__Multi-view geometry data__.
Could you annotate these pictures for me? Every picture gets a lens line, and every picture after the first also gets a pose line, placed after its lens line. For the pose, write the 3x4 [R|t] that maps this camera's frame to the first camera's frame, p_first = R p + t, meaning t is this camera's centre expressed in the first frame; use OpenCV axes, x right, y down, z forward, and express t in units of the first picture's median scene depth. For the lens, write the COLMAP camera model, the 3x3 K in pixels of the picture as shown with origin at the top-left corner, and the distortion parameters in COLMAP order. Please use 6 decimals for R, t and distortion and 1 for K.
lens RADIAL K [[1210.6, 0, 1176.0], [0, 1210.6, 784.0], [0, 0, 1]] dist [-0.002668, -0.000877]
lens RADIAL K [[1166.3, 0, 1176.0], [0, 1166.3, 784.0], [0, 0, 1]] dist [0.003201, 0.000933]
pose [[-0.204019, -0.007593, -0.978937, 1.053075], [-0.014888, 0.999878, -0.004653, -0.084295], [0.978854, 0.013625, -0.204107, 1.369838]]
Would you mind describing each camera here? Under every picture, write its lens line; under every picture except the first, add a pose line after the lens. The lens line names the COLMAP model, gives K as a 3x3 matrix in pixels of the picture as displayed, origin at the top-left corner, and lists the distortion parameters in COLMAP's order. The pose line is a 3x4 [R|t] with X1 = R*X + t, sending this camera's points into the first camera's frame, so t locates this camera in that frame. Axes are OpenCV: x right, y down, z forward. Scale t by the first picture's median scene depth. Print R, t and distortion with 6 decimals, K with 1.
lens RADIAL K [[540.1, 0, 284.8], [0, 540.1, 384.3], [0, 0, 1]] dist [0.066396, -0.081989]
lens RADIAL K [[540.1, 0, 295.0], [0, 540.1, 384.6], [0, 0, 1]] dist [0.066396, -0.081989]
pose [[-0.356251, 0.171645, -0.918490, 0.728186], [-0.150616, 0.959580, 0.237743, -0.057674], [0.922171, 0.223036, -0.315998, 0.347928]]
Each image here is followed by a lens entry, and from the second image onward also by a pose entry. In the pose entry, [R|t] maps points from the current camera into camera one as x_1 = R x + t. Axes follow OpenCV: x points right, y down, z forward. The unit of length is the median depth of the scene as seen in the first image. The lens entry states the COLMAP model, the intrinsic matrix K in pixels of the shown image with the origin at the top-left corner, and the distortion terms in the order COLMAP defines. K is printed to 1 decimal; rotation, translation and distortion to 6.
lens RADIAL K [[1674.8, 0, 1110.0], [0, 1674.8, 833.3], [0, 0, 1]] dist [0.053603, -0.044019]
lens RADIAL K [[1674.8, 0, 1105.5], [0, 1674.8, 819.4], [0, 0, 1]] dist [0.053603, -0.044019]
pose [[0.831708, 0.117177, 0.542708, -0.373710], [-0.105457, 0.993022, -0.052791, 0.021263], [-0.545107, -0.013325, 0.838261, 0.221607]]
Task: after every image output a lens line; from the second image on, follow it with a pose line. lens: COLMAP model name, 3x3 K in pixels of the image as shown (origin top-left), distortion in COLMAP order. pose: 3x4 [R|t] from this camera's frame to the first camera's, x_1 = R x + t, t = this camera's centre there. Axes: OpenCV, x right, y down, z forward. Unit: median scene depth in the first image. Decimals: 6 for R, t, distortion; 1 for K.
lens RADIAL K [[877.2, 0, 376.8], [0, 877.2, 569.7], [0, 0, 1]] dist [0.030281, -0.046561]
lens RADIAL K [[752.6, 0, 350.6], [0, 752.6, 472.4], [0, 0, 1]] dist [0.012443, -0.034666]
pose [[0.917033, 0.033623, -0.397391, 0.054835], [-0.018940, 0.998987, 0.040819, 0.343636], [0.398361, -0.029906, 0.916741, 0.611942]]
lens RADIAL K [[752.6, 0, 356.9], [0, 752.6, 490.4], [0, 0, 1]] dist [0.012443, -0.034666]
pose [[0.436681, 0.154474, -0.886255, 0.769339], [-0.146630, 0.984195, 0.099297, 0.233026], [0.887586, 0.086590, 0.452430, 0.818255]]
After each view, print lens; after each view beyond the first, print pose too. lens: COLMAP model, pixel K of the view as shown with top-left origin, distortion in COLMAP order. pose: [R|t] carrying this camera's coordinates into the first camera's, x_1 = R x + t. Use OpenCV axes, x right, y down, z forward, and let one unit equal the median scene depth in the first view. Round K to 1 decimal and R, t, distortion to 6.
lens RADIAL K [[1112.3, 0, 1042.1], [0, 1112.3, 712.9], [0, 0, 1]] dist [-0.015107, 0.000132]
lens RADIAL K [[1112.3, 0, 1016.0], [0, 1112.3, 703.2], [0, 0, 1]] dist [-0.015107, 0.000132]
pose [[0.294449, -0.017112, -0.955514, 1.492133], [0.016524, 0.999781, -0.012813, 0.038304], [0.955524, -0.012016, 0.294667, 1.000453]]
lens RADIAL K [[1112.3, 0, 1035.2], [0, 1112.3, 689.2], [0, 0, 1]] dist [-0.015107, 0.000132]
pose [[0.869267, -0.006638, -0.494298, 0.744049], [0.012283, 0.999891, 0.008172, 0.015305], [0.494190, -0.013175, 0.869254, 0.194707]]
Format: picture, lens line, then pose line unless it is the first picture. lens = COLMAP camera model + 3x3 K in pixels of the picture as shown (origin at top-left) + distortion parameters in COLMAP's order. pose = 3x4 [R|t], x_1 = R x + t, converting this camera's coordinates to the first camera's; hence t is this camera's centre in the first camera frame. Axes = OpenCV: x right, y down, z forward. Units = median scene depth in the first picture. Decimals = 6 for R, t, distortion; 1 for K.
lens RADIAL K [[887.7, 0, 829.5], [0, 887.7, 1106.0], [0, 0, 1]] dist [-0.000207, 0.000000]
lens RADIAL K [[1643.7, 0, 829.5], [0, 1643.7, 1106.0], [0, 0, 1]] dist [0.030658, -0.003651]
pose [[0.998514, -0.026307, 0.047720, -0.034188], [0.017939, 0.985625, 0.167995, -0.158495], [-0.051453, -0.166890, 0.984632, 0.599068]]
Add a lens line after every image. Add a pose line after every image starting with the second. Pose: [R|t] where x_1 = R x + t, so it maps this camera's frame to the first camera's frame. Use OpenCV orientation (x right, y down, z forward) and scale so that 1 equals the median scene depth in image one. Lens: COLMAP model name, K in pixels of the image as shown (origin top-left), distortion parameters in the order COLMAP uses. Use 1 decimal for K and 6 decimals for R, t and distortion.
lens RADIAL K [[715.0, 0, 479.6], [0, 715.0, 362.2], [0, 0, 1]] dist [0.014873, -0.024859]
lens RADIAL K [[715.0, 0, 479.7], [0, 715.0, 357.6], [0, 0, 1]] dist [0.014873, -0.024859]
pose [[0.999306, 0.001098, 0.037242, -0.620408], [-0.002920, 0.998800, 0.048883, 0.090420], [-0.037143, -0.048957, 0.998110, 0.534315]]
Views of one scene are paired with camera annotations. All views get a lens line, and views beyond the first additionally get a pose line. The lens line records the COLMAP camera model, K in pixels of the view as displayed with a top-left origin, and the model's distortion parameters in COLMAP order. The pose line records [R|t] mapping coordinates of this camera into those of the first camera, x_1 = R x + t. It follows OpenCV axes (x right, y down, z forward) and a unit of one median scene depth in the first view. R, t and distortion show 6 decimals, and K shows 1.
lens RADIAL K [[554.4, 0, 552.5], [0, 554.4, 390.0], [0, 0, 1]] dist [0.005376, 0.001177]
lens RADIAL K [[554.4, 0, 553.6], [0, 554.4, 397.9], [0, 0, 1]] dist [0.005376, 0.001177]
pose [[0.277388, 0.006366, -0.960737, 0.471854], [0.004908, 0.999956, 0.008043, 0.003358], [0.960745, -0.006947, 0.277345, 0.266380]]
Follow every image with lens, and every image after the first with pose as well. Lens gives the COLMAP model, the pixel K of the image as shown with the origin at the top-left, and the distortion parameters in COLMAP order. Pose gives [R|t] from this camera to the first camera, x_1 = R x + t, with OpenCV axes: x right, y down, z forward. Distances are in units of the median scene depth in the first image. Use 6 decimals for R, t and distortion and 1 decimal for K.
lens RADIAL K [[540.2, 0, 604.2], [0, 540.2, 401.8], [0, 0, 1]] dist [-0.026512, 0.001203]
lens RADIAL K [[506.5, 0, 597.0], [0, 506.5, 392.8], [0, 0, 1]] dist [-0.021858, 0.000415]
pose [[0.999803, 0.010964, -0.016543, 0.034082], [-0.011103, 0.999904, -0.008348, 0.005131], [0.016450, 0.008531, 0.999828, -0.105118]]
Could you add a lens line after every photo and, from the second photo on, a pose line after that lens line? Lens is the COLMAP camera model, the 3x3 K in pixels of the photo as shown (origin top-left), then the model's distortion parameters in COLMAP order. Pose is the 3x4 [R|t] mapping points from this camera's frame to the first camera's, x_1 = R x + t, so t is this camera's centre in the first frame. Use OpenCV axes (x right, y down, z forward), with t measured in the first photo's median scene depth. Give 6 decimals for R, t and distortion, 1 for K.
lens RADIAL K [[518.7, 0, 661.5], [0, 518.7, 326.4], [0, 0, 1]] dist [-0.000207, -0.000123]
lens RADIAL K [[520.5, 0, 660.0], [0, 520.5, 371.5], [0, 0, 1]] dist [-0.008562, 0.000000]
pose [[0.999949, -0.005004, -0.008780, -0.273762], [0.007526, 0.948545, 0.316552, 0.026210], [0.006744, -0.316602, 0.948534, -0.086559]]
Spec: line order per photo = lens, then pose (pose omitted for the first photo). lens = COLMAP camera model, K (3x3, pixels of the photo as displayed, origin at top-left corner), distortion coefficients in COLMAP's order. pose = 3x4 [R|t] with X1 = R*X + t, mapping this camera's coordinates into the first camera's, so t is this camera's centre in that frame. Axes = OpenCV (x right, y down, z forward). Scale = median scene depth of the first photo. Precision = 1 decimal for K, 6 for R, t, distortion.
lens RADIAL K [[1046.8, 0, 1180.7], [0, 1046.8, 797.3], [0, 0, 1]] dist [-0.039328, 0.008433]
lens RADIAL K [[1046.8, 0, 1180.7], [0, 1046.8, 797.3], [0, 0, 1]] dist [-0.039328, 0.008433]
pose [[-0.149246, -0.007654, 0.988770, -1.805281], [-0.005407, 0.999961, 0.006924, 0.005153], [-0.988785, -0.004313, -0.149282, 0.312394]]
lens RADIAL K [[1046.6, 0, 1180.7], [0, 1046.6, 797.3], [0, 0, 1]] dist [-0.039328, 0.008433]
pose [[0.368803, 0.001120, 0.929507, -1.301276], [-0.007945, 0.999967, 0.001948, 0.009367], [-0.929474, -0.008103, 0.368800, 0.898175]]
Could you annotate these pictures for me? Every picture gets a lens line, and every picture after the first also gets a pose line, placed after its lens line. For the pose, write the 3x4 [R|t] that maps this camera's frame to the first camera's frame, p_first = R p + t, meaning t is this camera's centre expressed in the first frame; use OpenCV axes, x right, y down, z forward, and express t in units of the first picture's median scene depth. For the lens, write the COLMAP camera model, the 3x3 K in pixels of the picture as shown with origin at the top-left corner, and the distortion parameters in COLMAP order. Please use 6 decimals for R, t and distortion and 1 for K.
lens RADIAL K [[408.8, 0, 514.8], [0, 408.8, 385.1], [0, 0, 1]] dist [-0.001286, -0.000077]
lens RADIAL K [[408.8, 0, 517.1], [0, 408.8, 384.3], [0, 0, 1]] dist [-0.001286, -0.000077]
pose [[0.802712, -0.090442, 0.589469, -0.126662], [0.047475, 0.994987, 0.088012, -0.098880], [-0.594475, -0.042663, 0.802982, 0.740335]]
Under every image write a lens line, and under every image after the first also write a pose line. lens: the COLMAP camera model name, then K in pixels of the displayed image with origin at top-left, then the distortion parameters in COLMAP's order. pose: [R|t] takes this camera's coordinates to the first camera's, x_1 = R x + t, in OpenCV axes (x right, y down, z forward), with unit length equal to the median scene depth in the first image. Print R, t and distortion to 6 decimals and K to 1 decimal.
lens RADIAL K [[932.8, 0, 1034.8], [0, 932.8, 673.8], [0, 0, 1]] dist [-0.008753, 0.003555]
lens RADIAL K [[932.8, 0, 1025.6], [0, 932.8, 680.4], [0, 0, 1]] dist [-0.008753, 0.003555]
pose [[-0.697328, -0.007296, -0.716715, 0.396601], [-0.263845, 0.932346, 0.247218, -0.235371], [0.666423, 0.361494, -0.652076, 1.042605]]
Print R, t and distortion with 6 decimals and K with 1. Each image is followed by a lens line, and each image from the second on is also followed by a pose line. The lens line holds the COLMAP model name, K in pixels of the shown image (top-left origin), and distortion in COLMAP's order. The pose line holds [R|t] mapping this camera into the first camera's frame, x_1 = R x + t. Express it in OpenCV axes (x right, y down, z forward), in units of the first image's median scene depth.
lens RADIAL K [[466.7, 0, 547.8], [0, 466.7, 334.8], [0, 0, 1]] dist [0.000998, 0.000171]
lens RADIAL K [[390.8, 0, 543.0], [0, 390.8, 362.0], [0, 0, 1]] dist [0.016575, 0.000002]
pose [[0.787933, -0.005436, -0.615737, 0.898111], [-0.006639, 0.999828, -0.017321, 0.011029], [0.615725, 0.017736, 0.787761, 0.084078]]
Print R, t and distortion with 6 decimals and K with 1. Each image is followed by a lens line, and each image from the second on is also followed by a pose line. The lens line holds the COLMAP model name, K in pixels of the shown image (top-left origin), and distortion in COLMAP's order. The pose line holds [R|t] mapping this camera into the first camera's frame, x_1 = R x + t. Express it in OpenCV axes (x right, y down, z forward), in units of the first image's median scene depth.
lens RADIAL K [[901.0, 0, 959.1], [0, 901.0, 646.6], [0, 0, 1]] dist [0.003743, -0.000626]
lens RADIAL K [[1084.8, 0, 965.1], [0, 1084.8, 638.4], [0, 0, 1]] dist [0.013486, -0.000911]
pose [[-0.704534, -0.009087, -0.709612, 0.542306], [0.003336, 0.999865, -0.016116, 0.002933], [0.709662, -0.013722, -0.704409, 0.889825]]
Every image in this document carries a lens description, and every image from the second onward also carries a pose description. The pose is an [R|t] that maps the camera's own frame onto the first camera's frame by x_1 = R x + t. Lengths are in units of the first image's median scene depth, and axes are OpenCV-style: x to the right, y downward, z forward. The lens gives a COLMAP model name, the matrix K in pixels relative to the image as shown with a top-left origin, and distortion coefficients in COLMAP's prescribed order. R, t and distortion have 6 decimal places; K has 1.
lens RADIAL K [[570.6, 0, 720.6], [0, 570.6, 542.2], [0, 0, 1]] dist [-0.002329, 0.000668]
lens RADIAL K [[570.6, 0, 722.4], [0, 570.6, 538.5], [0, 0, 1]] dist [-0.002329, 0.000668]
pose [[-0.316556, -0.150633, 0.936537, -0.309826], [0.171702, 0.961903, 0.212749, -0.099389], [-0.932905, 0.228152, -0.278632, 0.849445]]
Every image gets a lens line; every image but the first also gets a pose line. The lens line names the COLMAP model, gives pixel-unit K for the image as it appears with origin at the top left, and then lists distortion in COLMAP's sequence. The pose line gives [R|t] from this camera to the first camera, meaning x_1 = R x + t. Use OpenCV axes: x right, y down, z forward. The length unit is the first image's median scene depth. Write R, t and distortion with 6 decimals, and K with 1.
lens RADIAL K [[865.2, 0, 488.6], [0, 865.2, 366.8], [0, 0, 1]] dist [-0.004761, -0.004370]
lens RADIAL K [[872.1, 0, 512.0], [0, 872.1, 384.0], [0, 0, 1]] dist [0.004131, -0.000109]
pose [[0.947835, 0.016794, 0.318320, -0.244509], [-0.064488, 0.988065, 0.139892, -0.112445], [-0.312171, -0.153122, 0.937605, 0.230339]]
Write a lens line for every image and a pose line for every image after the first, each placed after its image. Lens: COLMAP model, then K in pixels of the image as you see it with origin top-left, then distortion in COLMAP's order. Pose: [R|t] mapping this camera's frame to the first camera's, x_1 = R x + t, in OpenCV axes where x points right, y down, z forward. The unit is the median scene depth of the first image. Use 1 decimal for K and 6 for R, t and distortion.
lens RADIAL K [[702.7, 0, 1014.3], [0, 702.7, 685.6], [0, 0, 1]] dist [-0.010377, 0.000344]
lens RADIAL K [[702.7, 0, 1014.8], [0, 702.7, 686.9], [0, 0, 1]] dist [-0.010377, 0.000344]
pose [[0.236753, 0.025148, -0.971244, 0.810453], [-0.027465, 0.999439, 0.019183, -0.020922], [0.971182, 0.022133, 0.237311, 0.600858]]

__Activity__.
Recast the items above as a numbered list, from the start of the items through the line containing "0.013625, -0.204107, 1.369838]]", including both ends and leaving out blank lines.

__Completed exercise__.
1. Could you annotate these pictures for me? Every picture gets a lens line, and every picture after the first also gets a pose line, placed after its lens line. For the pose, write the 3x4 [R|t] that maps this camera's frame to the first camera's frame, p_first = R p + t, meaning t is this camera's centre expressed in the first frame; use OpenCV axes, x right, y down, z forward, and express t in units of the first picture's median scene depth. For the lens, write the COLMAP camera model, the 3x3 K in pixels of the picture as shown with origin at the top-left corner, and the distortion parameters in COLMAP order. Please use 6 decimals for R, t and distortion and 1 for K.
2. lens RADIAL K [[1210.6, 0, 1176.0], [0, 1210.6, 784.0], [0, 0, 1]] dist [-0.002668, -0.000877]
3. lens RADIAL K [[1166.3, 0, 1176.0], [0, 1166.3, 784.0], [0, 0, 1]] dist [0.003201, 0.000933]
4. pose [[-0.204019, -0.007593, -0.978937, 1.053075], [-0.014888, 0.999878, -0.004653, -0.084295], [0.978854, 0.013625, -0.204107, 1.369838]]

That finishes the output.